■ About this exercise ■
Count how many lines hold "Λεβάντε" in the records, and respond with that number by itself.

■ Available records ■
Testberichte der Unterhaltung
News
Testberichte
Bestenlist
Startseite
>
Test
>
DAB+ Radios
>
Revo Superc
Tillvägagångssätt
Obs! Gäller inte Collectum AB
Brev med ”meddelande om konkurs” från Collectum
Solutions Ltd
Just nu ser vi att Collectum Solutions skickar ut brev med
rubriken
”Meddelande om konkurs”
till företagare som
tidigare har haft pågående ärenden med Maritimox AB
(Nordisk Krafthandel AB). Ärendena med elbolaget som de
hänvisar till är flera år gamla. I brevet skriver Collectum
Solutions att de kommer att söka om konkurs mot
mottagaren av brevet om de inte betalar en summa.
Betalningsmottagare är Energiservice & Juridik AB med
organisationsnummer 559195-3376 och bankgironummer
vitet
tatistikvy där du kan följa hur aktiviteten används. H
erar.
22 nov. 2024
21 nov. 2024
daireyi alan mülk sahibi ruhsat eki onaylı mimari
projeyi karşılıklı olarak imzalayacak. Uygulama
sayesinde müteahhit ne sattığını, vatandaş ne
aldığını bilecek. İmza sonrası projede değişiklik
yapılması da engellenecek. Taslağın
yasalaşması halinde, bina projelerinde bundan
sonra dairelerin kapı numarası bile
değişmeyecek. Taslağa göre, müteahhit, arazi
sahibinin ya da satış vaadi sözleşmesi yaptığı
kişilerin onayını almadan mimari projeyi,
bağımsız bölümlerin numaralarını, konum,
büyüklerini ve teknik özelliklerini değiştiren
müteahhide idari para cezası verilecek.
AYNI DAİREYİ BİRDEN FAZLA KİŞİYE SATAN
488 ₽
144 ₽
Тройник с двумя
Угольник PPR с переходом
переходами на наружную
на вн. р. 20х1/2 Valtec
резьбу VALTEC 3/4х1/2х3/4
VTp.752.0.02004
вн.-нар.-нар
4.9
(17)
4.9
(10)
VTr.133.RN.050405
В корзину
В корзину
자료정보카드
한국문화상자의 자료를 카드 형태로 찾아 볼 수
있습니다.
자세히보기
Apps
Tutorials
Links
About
==
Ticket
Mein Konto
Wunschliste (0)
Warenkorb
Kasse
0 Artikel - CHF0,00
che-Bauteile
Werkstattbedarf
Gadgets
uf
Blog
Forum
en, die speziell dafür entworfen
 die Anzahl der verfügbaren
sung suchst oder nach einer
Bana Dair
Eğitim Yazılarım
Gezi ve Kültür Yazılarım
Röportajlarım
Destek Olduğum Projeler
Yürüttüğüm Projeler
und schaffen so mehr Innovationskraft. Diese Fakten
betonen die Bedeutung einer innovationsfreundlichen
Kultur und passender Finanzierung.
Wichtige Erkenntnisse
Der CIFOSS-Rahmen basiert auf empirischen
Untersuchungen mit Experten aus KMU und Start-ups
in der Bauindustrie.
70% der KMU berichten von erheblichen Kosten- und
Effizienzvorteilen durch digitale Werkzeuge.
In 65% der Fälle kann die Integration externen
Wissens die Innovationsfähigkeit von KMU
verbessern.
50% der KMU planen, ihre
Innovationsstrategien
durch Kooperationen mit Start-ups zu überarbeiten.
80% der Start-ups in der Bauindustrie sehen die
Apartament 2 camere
---
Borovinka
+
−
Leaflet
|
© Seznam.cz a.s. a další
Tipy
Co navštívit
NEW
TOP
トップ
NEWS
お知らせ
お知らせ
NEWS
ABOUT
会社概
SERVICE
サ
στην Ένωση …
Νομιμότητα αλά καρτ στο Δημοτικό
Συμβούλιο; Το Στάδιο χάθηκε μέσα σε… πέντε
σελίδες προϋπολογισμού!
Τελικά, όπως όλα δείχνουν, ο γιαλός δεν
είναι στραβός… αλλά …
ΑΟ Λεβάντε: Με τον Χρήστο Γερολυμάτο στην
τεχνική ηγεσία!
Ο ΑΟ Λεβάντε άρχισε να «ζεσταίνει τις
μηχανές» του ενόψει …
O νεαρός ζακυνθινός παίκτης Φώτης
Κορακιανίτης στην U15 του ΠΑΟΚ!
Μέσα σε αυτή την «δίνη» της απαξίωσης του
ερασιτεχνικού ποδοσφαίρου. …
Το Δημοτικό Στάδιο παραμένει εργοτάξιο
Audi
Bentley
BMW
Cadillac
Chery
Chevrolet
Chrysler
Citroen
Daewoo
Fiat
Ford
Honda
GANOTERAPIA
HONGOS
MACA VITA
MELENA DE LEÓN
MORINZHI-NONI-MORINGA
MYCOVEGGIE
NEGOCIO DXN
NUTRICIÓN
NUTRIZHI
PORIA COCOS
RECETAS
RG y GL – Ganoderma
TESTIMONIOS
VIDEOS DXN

■ Exercise solution ■
2